▶ **EXERCICES**
1/ D'après l'entretien avec le scénographe Vincent Tordjman, quels comédiens interprètent les deux voisins de la pièce L'Etre ou Pas ?
2/ Poursuivez l'entretien avec le scénographe Vincent Tordjman à partir de sa dernière réplique.

▶ **TEXTE PROPOSÉ**
· · · · ·
Notre Interview de Vincent Tordjman
La pièce L'Etre ou Pas raconte l’histoire de deux voisins joués par Pierre Arditi et Daniel Russo. Ils se croisent régulièrement dans la cage d’escalier de leur immeuble et échangent sur la religion, la culture juive... Comment on l’est ou on le devient : "Est juif celui qui ne nie pas qu'il l'est, quand il l'est."
Ces questions sont traitées avec beaucoup de dérision. Même sur des thématiques abordées dans une multitude de pièces de théâtre, de nombreuses répliques savoureuses nous surprennent, nous font beaucoup rire.
Formé à l’Ecole Nationale Supérieure des Arts Décoratifs à Paris, spécialisation scénographie (déf. : art d'organiser l'espace, mettre en lumière, choisir les costumes pour les spectacles), Vincent Tordjman crée du mobilier design, des décors de théâtre et des scénographies depuis 16 ans. Il a travaillé pour de nombreux théâtres, dans le monde entier. En France, il a créé pour La Colline, Les Abbesses... et plus récemment le Théâtre Antoine. Pour son ouvrage d’art en forme d’escalier qui trône au milieu de la scène de L’Etre ou Pas, il a été récompensé du Triomphe AuBalcon du plus joli décor. Un imminent spécialiste l’a même comparé à une tour de Babel contemporaine, d’inspiration "quasi-Bauhaus" (petit compliment qu’on fait à un architecte quand il a fait du bon boulot). |
Nous avons souhaité en savoir plus sur son métier de scénographe-créateur
de décors en général, et cette structure en particulier.
Parlez-nous un peu de L’Etre ou Pas, qu’est-ce qui vous a plu dans cette pièce ?
J’aime bien l’ambiguïté qu’il y a dans le texte.
Elle s’aventure sur un terrain peu habituel dans lequel on peut avoir des surprises. Je n’aurais pas voulu qu’il y ait une perception du texte trop fermée, trop localisée dans le ressort de la comédie.
Elle se passe à la fois dans un univers familier, quotidien... et inquiétant. Je suis allé dans ce sens avec la scénographie, en cherchant à renforcer les sensations de mystère.
Quels éléments aviez-vous au début de votre travail sur le décor ?
Je lis le texte et m’en détourne assez vite. La scénographie n’est pas contenue toute entière dans le texte, à part dans du Tchekhov, qui écrivait des didascalies hyper précises. Je cherche à ce qu’elle soit utile à la représentation, qu’elle apporte des possibilités supplémentaires à la mise en scène.
Dans l’Etre ou Pas, l'action est située dans un hall d’immeuble. Assez vite, j’arrive avec une maquette que je montre au metteur en scène et à l’équipe. En général, le projet démarre un an avant la première représentation, là le délai était plus court. Seulement quelques mois.
· · · · ·
Extraits du jeu de données
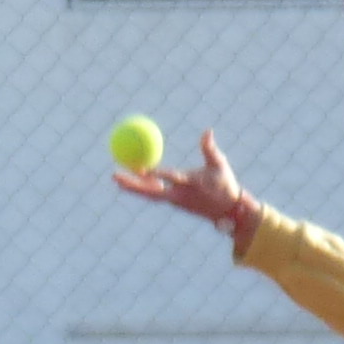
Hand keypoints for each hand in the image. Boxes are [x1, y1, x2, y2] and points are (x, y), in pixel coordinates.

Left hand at [119, 131, 255, 241]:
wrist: (228, 212)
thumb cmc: (225, 185)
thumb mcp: (220, 165)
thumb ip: (210, 149)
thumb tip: (207, 131)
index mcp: (191, 184)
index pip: (171, 178)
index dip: (156, 174)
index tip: (142, 168)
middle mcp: (179, 195)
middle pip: (150, 191)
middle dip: (132, 184)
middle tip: (114, 175)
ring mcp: (175, 202)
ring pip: (150, 194)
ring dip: (133, 187)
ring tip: (116, 178)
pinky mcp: (174, 204)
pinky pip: (154, 195)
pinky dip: (142, 188)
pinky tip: (131, 181)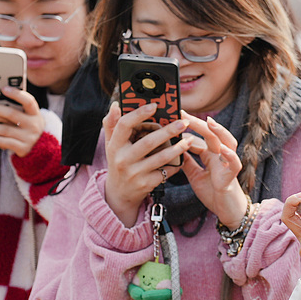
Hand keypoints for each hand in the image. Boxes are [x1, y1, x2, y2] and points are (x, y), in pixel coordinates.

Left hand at [0, 86, 46, 157]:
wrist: (38, 148)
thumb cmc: (24, 127)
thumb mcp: (25, 117)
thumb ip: (14, 108)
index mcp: (34, 113)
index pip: (28, 101)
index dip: (16, 94)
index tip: (2, 88)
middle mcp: (34, 124)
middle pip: (12, 114)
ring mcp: (29, 137)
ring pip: (6, 130)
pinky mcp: (24, 148)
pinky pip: (7, 143)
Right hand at [103, 101, 192, 226]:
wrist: (119, 193)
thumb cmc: (118, 161)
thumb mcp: (111, 144)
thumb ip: (111, 124)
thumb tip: (115, 105)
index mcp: (114, 145)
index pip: (124, 125)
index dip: (139, 114)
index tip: (154, 106)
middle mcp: (123, 159)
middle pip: (148, 142)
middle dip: (168, 131)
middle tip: (183, 122)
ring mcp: (134, 173)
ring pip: (160, 158)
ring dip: (178, 148)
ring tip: (189, 139)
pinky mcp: (146, 184)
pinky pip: (165, 172)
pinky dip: (175, 164)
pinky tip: (183, 157)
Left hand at [178, 113, 247, 227]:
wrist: (226, 211)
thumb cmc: (213, 193)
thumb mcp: (194, 175)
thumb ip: (187, 162)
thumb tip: (175, 149)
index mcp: (211, 155)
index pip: (200, 137)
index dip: (188, 128)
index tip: (174, 118)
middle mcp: (220, 156)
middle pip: (212, 135)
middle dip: (198, 123)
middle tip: (184, 113)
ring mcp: (227, 164)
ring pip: (228, 142)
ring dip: (220, 132)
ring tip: (210, 122)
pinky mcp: (232, 176)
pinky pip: (234, 163)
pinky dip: (229, 155)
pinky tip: (223, 149)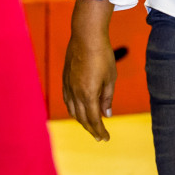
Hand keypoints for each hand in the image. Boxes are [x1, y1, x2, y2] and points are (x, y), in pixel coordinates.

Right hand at [62, 0, 116, 140]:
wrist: (86, 37)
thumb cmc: (102, 56)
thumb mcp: (110, 78)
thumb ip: (107, 98)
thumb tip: (107, 115)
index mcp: (88, 94)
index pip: (94, 119)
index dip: (100, 131)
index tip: (106, 138)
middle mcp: (75, 94)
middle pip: (82, 118)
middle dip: (92, 129)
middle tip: (100, 137)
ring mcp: (68, 87)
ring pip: (73, 111)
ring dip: (82, 121)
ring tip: (91, 126)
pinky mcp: (64, 81)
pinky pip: (68, 101)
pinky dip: (74, 110)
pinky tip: (79, 111)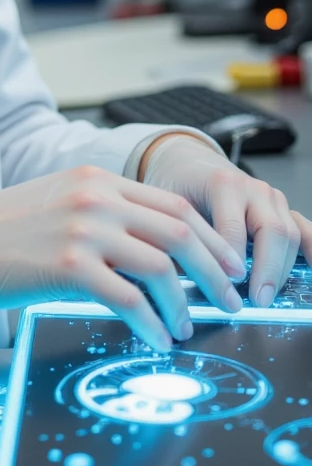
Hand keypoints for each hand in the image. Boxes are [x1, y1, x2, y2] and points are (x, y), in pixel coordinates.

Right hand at [0, 164, 245, 353]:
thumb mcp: (58, 205)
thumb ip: (104, 217)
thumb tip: (155, 256)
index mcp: (96, 178)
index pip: (174, 204)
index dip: (210, 239)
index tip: (226, 265)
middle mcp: (95, 197)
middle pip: (180, 232)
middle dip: (214, 271)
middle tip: (228, 300)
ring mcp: (82, 229)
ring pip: (162, 267)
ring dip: (184, 304)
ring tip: (187, 327)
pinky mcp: (67, 266)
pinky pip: (130, 300)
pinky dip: (152, 324)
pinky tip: (156, 340)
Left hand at [139, 132, 311, 307]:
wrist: (189, 165)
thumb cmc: (178, 187)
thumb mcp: (168, 207)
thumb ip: (179, 237)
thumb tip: (182, 280)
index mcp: (223, 183)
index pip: (233, 228)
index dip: (230, 262)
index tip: (225, 287)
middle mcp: (253, 189)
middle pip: (272, 232)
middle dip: (266, 271)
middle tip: (255, 300)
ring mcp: (273, 199)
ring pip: (290, 235)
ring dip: (282, 270)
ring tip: (266, 297)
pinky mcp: (284, 211)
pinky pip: (305, 231)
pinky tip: (310, 273)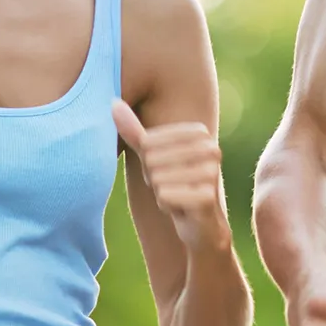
· · · · ·
▶ **CORRIGÉ DES EXERCICES**
1/ Pierre Arditi et Daniel Russo.

2/
Une lecture a été faite avec la maquette du décor en escalier. A cette occasion, l'équipe discute, les comédiens font des remarques. L’escalier a aussi de la fonction : il permet les entrées, les sorties, les comédiens vont l’utiliser tous les jours.
Je me suis amusé du fait que chacun voulait que je dessine sa cage d’escalier. L’auteur Grumberg voulait un tapis sur l'escalier comme chez lui, moi ma cage d’escalier des années 90 est encore différente. Mais j’aime bien chercher des pistes qui se décalent des a priori. J’essaye d’explorer de nouveaux chemins. La cage d'escalier n'est donc ni celle de l'un ni de l'autre, j'ai effacé les détails et chacun peut projeter son image.
Pourquoi avoir conçu le décor de cette manière ?
Je fais confiance à mon intuition. Cette idée peut venir d’un bâtiment que j’ai vu, d’une expo, mais toujours de sensations liées à la perception de l'espace. Quelque chose qui peut être parfois très extérieur au texte. Comme l'ont compris les cultures asiatiques, c'est dans le vide de l'esprit que les idées peuvent se déployer le plus naturellement et non dans une rationalisation trop insistante. Je me demande ce qu’est "l’être" de l’escalier : quelque chose d’assez impalpable. Pas une matière mais une odeur ou une lumière, plutôt des matériaux oniriques. Je porte toujours une grande attention aux phénomènes de lumière et j'ai fait le choix du blanc pour la diffuser. J’ai eu l’idée d’une forme en spirale. Gommer les caractéristiques, les attributs trop anecdotiques, trop locaux pour ne pas fermer les interprétations du texte. J'ai enlevé les couleurs et les détails. Pas de quartier, de classe sociale. La couleur blanche peut renvoyer à un immeuble chic ou moderne. Au spectateur de compléter l’image. Que chacun puisse projeter sa cage d’escalier. La scénographie va dans le même sens que le texte et le jeu, qui offrent un point de départ à l’imaginaire et à la réflexion.
Comme le Théâtre Antoine peut accueillir jusqu’à trois spectacles le même jour, il faut penser au montage. Très souvent les décors sont des panneaux avec des perches qui montent et descendent. Là, mon décor est sur roulettes. A la fin de la pièce, on le pousse, et on fait un petit créneau. On se gare tout au fond des coulisses.
|
![]() |
Combien de temps avant concevez-vous le décor ?
J’aime quand, comme pour L'Etre ou Pas, le décor est prêt le premier jour des répétitions.
La mise en scène a pu être faite sur la base du décor. Je ne l'ai jamais vécu, mais le metteur en scène peut très bien dire "dégagez-moi ce mur" et demander à transformer le décor !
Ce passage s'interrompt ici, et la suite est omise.